- China is home to more than 410 million homemade animation fans with the majority from Gen Z, a key consumer group driving domestic consumption.
- Brands in China are partnering with Chinese animations, the goal being to increase engagement with a younger demographic.
- Chinese retailer Miniso collaborates with four of China’s most popular animations, recreating the featured animated worlds in an immersive, real life environment.
Brands in China embrace “anime marketing”
Anime has become a common aspect of language for the Gen Z of China. According to research by AdMaster, references to animation pepper the conversation of China’s youth in daily life, including social scenarios. When communicating with the generation of “泛二次元”, or “pan two-dimensions” – a term describing the animation, comics, games, and novels subculture (ACGN) – speaking their language is now the rule of thumb.
Hence, the “anime marketing” strategy. By collaborating with popular animations, brands bring elements of the 2D world to life for fans to enjoy in everyday reality, allowing the further celebration of popular anime elements. The rise of domestic animations also coincides with the popularity of the guochao movement, a celebration of all things Made in China.
Examples of embedding animation characters in a brand’s range include:
- Ecommerce Lifease (网易严选 in Chinese) and Calabash Brothers, a classic animated TV series.
- Mobile communications company OPPO and Uproar in Heaven, first animation of The Monkey King, one of China’s Great Four Novels.
- Fashion brand Burberry and Wu Huang Wan Shui, also known as The Emperor, a 2014 Chinese comedy comic featuring arrogant cat Wu Huang (His Majesty).
Miniso brings to life manga worlds from four famous animations
Chinese-born, Japanese-inspired retailer Miniso specialises in household and consumer goods. In a recent move beyond standard visual representations, the brand recreated the settings and plots of four popular Chinese animations, inviting anime fans to visit their interpretation of a two-dimensional world. The campaign is known as “7.32 Happy Two-Dimension Festival” (“7.32二次元快乐节”). Having used a non-existent date in the campaign, the name acknowledges the fictional nature of anime, while simultaneously celebrating the festival’s contrasting physicality. The figure 2 is also a nod to the animated world, a space commonly referred to as the realm of two dimensions. Such an unusual and eye-catching name resulted in online speculation of a possible typo.
Miniso’s choice of featured Chinese animations were: Fox Spirit Matchmaker 狐妖小红娘, a romance comic; Grandmaster of Demonic Cultivation 魔道祖师, a fantasy (Xianxia) animation; Non-human 非人哉, a comedy animation; and Under One Person 一人之下, a comedy webcomic. The carefully crafted world of anime by Miniso was exhibited at this year’s China Joy Expo, held at the Shanghai New International Expo Centre.
The campaign allows fans to physically explore fictional worlds
Imagine the entrance to the “world of enchantment” as a two-dimension tunnel decorated with lines from the four animations.

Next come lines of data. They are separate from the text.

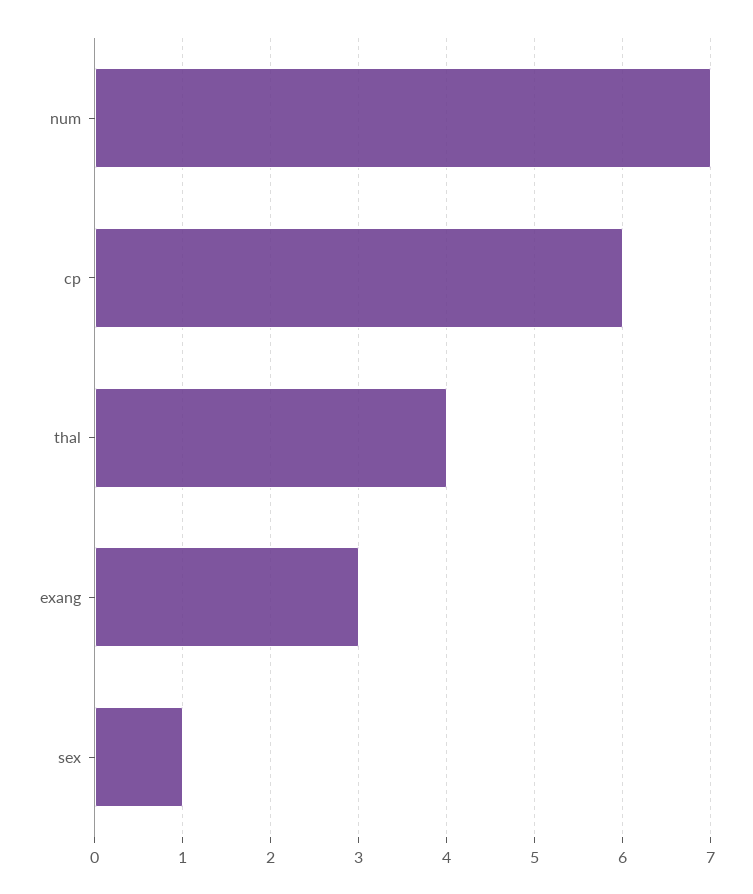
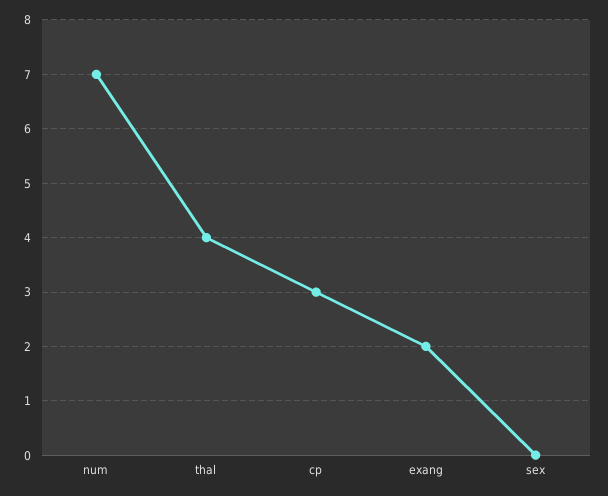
  {
    "num": 7,
-   "cp": 6,
+   "cp": 3,
    "thal": 4,
-   "exang": 3,
+   "exang": 2,
-   "sex": 1
+   "sex": 0
  }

At the end of the six-meter-long tunnel, a giant clock gate awaits, creating an impression of time travel. On the other side of the gate are re-creations of settings from the animations, with posters of keywords, and main characters in the background.
From the classroom setting of Non-human, to the fortune stick picking in Fox Spirit Matchmaker, and the special power test from Under One Person, each scene displays objects from the animes. To increase fan engagement, a four-day Shop Owner’s Day for each animation was introduced, with popular cosplayers invited to represent anime characters. Visitors could also win gifts by playing games based on the animations. Over 40 merchandise options were available for pre-sale on site.
In terms of exposure, the campaign evoked a phenomenal reaction. Hashtags relating to the campaign such as “#store that only opens on 32 July” (#只在7月32日开的店#) and “#7.32 Happy Manga Festival” (#7.32二次元快乐节#) have drawn a total of 540 million views, generating hundreds of thousands of discussions on China’s microblogging platform Weibo. Miniso’s campaign also attracted a considerable turnout on-site, inspiring even more user-generated content.
Scandal-free collaborations with fictional characters
By 2020 there were more than 410 million “pan two-dimension” Internet users in China. And over half belong to the Gen Z crowd, a generation believed to be the beacon of national consumption, according to a CBN Data report.
In addition to vastly appealing campaigns for targeted consumers, animation marketing turns out to be a safer option for brands, given the present climates. Fictional character collaborations are scandal-free. In the wake of idol scandals (i.e. Kris Wu, Zhang Zhehan) and subsequent cancellations by brands, combined with the crackdown on “unhealthy fan culture” that targets celebrities, homegrown animations solve a unique marketing dilemma.
By creating an unforgettable immersive “two-dimension” experience, Miniso effectively introduces the brand to animation fans. The innovative campaign engages with visitors by bringing the visual 2D world to real-life while flavouring the physical re-creation with a layer of mystery inspired by the four featured animations. An offline physical event that also markedly boosts the exposure of the brand in the digital sphere.